While Inyanda acknowledged the role of climate change in exacerbating the water crisis, the body was adamant that government must shoulder the blame. “Government is also complicit in this crisis through corruption, a lack of water management, poorly maintained bulk water infrastructure and poorly skilled persons dealing in water affairs at municipal level,” it said.
Afasa was concerned that reports from the Department of Water Affairs (DWS) showed that dam levels were lower in every province compared to the same time last year.
The DWS said that Limpopo, North West and Eastern Cape dam levels had last week dropped to below 50%.
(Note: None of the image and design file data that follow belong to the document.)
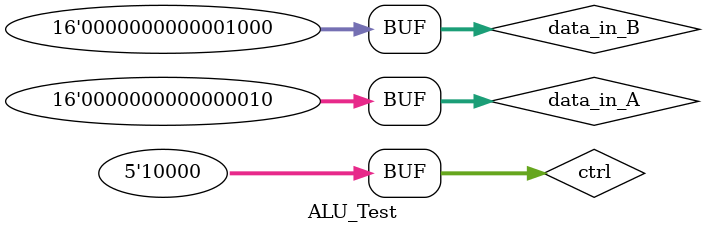
<source format=v>
`timescale 1ns / 1ps


module ALU_Test;

	// Inputs
	reg [4:0] ctrl;
	reg [15:0] data_in_A;
	reg [15:0] data_in_B;

	// Outputs
	wire [15:0] data_out;

	// Instantiate the Unit Under Test (UUT)
	Arithmetic_Logic_Unit uut (
		.data_out(data_out), 
		.ctrl(ctrl), 
		.data_in_A(data_in_A), 
		.data_in_B(data_in_B)
	);

	initial begin
		// Initialize Inputs
		ctrl = 0;
		data_in_A = 2;
		data_in_B = 8;

		// Wait 100 ns for global reset to finish
		#100;
        
		// Add stimulus here
		ctrl = 1;
		#50;
		ctrl = 2;
		#50;
		ctrl = 3;
		#50;
		ctrl = 4;
		#50;
		ctrl = 5;
		#50;
		ctrl = 6;
		#50;
		ctrl = 7;
		#50;
		ctrl = 8;
		#50;
		ctrl = 9;
		#50;
		ctrl = 10;
		#50;
		ctrl = 11;
		#50;
		ctrl = 12;
		#50;
		ctrl = 13;
		#50;
		ctrl = 14;
		#50;
		ctrl = 15;
		#50;
		ctrl = 16;
		#50;
	end
      
endmodule


</source>
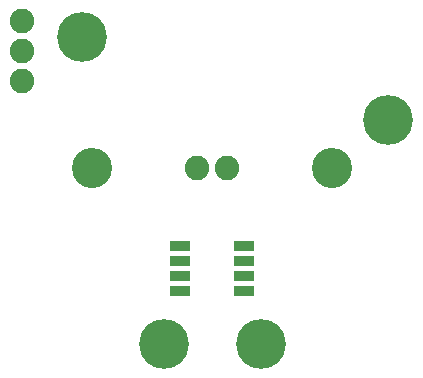
<source format=gbr>
G04 EAGLE Gerber RS-274X export*
G75*
%MOMM*%
%FSLAX34Y34*%
%LPD*%
%INSoldermask Top*%
%IPPOS*%
%AMOC8*
5,1,8,0,0,1.08239X$1,22.5*%
G01*
%ADD10C,3.403200*%
%ADD11C,2.082800*%
%ADD12R,1.728200X0.853200*%
%ADD13C,4.216400*%


D10*
X84580Y244350D03*
X287780Y244350D03*
D11*
X173480Y244350D03*
X198880Y244350D03*
X25400Y342900D03*
X25400Y317500D03*
X25400Y368300D03*
D12*
X213300Y140300D03*
X213300Y153000D03*
X213300Y165700D03*
X213300Y178400D03*
X159060Y178400D03*
X159060Y165700D03*
X159060Y153000D03*
X159060Y140300D03*
D13*
X75692Y354584D03*
X335026Y284734D03*
X145034Y94996D03*
X227330Y94996D03*
M02*

</source>
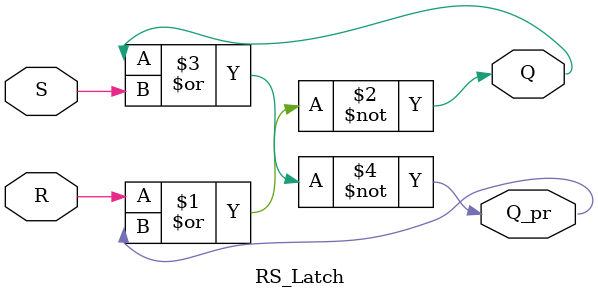
<source format=v>
`timescale 1ns / 1ps
module RS_Latch(
    input R,
    input S,
    output Q,
    output Q_pr
    );
	 
	 nor u1(Q, R, Q_pr);
	 nor u2(Q_pr, Q, S);

endmodule

</source>
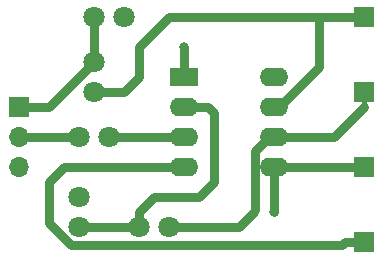
<source format=gbr>
G04 #@! TF.GenerationSoftware,KiCad,Pcbnew,(5.0.2)-1*
G04 #@! TF.CreationDate,2019-10-14T20:22:39-04:00*
G04 #@! TF.ProjectId,TempSensorCircuit,54656d70-5365-46e7-936f-724369726375,rev?*
G04 #@! TF.SameCoordinates,Original*
G04 #@! TF.FileFunction,Copper,L1,Top*
G04 #@! TF.FilePolarity,Positive*
%FSLAX46Y46*%
G04 Gerber Fmt 4.6, Leading zero omitted, Abs format (unit mm)*
G04 Created by KiCad (PCBNEW (5.0.2)-1) date 10/14/2019 8:22:39 PM*
%MOMM*%
%LPD*%
G01*
G04 APERTURE LIST*
G04 #@! TA.AperFunction,ComponentPad*
%ADD10C,1.800000*%
G04 #@! TD*
G04 #@! TA.AperFunction,ComponentPad*
%ADD11R,1.700000X1.700000*%
G04 #@! TD*
G04 #@! TA.AperFunction,ComponentPad*
%ADD12O,1.700000X1.700000*%
G04 #@! TD*
G04 #@! TA.AperFunction,ComponentPad*
%ADD13O,2.400000X1.600000*%
G04 #@! TD*
G04 #@! TA.AperFunction,ComponentPad*
%ADD14R,2.400000X1.600000*%
G04 #@! TD*
G04 #@! TA.AperFunction,ViaPad*
%ADD15C,0.800000*%
G04 #@! TD*
G04 #@! TA.AperFunction,Conductor*
%ADD16C,0.800000*%
G04 #@! TD*
G04 #@! TA.AperFunction,Conductor*
%ADD17C,0.400000*%
G04 #@! TD*
G04 APERTURE END LIST*
D10*
G04 #@! TO.P,0.6k1,2*
G04 #@! TO.N,Net-(0.6k1-Pad2)*
X147320000Y-77470000D03*
G04 #@! TO.P,0.6k1,1*
G04 #@! TO.N,Net-(0.6k1-Pad1)*
X149860000Y-77470000D03*
G04 #@! TD*
G04 #@! TO.P,1.5k1,e*
G04 #@! TO.N,Net-(1.5k1-Pad1)*
X154940000Y-85090000D03*
G04 #@! TO.P,1.5k1,2*
G04 #@! TO.N,Net-(1.5k1-Pad2)*
X152400000Y-85090000D03*
G04 #@! TD*
G04 #@! TO.P,1k1,2*
G04 #@! TO.N,Net-(1.5k1-Pad2)*
X147320000Y-85090000D03*
G04 #@! TO.P,1k1,1*
G04 #@! TO.N,GND*
X147320000Y-82550000D03*
G04 #@! TD*
G04 #@! TO.P,2k1,2*
G04 #@! TO.N,Net-(2k1-Pad2)*
X148590000Y-71120000D03*
G04 #@! TO.P,2k1,1*
G04 #@! TO.N,+12V*
X148590000Y-73660000D03*
G04 #@! TD*
G04 #@! TO.P,4k1,e*
G04 #@! TO.N,Net-(2k1-Pad2)*
X148590000Y-67310000D03*
G04 #@! TO.P,4k1,2*
G04 #@! TO.N,GND*
X151130000Y-67310000D03*
G04 #@! TD*
D11*
G04 #@! TO.P,H1,1*
G04 #@! TO.N,GND*
X171450000Y-80010000D03*
G04 #@! TD*
G04 #@! TO.P,H2,1*
G04 #@! TO.N,Net-(1.5k1-Pad1)*
X171450000Y-73660000D03*
G04 #@! TD*
G04 #@! TO.P,H3,1*
G04 #@! TO.N,+12V*
X171450000Y-67310000D03*
G04 #@! TD*
G04 #@! TO.P,H4,1*
G04 #@! TO.N,-12V*
X171450000Y-86360000D03*
G04 #@! TD*
D12*
G04 #@! TO.P,U1,3*
G04 #@! TO.N,GND*
X142240000Y-80010000D03*
G04 #@! TO.P,U1,2*
G04 #@! TO.N,Net-(0.6k1-Pad2)*
X142240000Y-77470000D03*
D11*
G04 #@! TO.P,U1,1*
G04 #@! TO.N,Net-(2k1-Pad2)*
X142240000Y-74930000D03*
G04 #@! TD*
D13*
G04 #@! TO.P,U2,8*
G04 #@! TO.N,Net-(U2-Pad8)*
X163830000Y-72390000D03*
G04 #@! TO.P,U2,4*
G04 #@! TO.N,-12V*
X156210000Y-80010000D03*
G04 #@! TO.P,U2,7*
G04 #@! TO.N,+12V*
X163830000Y-74930000D03*
G04 #@! TO.P,U2,3*
G04 #@! TO.N,Net-(0.6k1-Pad1)*
X156210000Y-77470000D03*
G04 #@! TO.P,U2,6*
G04 #@! TO.N,Net-(1.5k1-Pad1)*
X163830000Y-77470000D03*
G04 #@! TO.P,U2,2*
G04 #@! TO.N,Net-(1.5k1-Pad2)*
X156210000Y-74930000D03*
G04 #@! TO.P,U2,5*
G04 #@! TO.N,GND*
X163830000Y-80010000D03*
D14*
G04 #@! TO.P,U2,1*
X156210000Y-72390000D03*
G04 #@! TD*
D15*
G04 #@! TO.N,GND*
X156210000Y-69850000D03*
X163830000Y-83820000D03*
G04 #@! TD*
D16*
G04 #@! TO.N,Net-(0.6k1-Pad2)*
X147320000Y-77470000D02*
X142240000Y-77470000D01*
G04 #@! TO.N,Net-(0.6k1-Pad1)*
X149860000Y-77470000D02*
X156210000Y-77470000D01*
D17*
G04 #@! TO.N,Net-(1.5k1-Pad1)*
X171450000Y-74910000D02*
X171450000Y-73660000D01*
D16*
X168890000Y-77470000D02*
X171450000Y-74910000D01*
X163830000Y-77470000D02*
X168890000Y-77470000D01*
D17*
X163430000Y-77470000D02*
X163830000Y-77470000D01*
D16*
X162230000Y-78670000D02*
X163430000Y-77470000D01*
X162230000Y-83707070D02*
X162230000Y-78670000D01*
X160847070Y-85090000D02*
X162117070Y-83820000D01*
X154940000Y-85090000D02*
X160847070Y-85090000D01*
D17*
X162117070Y-83820000D02*
X162230000Y-83707070D01*
D16*
G04 #@! TO.N,Net-(1.5k1-Pad2)*
X147320000Y-85090000D02*
X152400000Y-85090000D01*
X152400000Y-83820000D02*
X152400000Y-85090000D01*
X156210000Y-74930000D02*
X158210000Y-74930000D01*
X158750000Y-75470000D02*
X158750000Y-81280000D01*
X158210000Y-74930000D02*
X158750000Y-75470000D01*
X158750000Y-81280000D02*
X157480000Y-82550000D01*
X157480000Y-82550000D02*
X153670000Y-82550000D01*
X153670000Y-82550000D02*
X152400000Y-83820000D01*
G04 #@! TO.N,GND*
X163830000Y-80010000D02*
X171450000Y-80010000D01*
X156210000Y-72390000D02*
X156210000Y-69850000D01*
X163830000Y-80010000D02*
X163830000Y-83820000D01*
G04 #@! TO.N,Net-(2k1-Pad2)*
X144780000Y-74930000D02*
X148590000Y-71120000D01*
X142240000Y-74930000D02*
X144780000Y-74930000D01*
X148590000Y-71120000D02*
X148590000Y-67310000D01*
G04 #@! TO.N,+12V*
X152400000Y-69850000D02*
X154940000Y-67310000D01*
D17*
X164230000Y-74930000D02*
X163830000Y-74930000D01*
D16*
X167640000Y-71520000D02*
X164230000Y-74930000D01*
X167640000Y-67310000D02*
X167640000Y-71520000D01*
X167640000Y-67310000D02*
X171450000Y-67310000D01*
X154940000Y-67310000D02*
X167640000Y-67310000D01*
X152400000Y-72390000D02*
X152400000Y-69850000D01*
X151130000Y-73660000D02*
X152400000Y-72390000D01*
X148590000Y-73660000D02*
X151130000Y-73660000D01*
G04 #@! TO.N,-12V*
X169800000Y-86360000D02*
X171450000Y-86360000D01*
X156210000Y-80010000D02*
X146050000Y-80010000D01*
X146050000Y-80010000D02*
X144780000Y-81280000D01*
X144780000Y-81280000D02*
X144780000Y-84770002D01*
X144780000Y-84770002D02*
X146599999Y-86590001D01*
X146599999Y-86590001D02*
X169569999Y-86590001D01*
X169569999Y-86590001D02*
X169800000Y-86360000D01*
G04 #@! TD*
M02*

</source>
Parts of the Eastern Cape are already experiencing severely dry conditions that have prompted the provincial government to declare them natural disasters. “Consequently, the Premier of the EC province is considering a request to meet with the farmers who are seeking government intervention on their situation,” a department statement said
The water shortage, particularly in Gauteng and Free State, was exacerbated by the shutting down of the Lesotho Highlands Water Project (LHWP) for inspection and maintenance purposes. The DWS said the two-month shutdown from 1 October to 30 November 2019 would result in no transfer of water into the Integrated Vaal River System. The last shutdown for maintenance was conducted during the same period in 2012.
The Katse Dam in the Lesotho Highlands, which is the key back-up system for South Africa, was reportedly down to 13.6% full from 49% this time last year.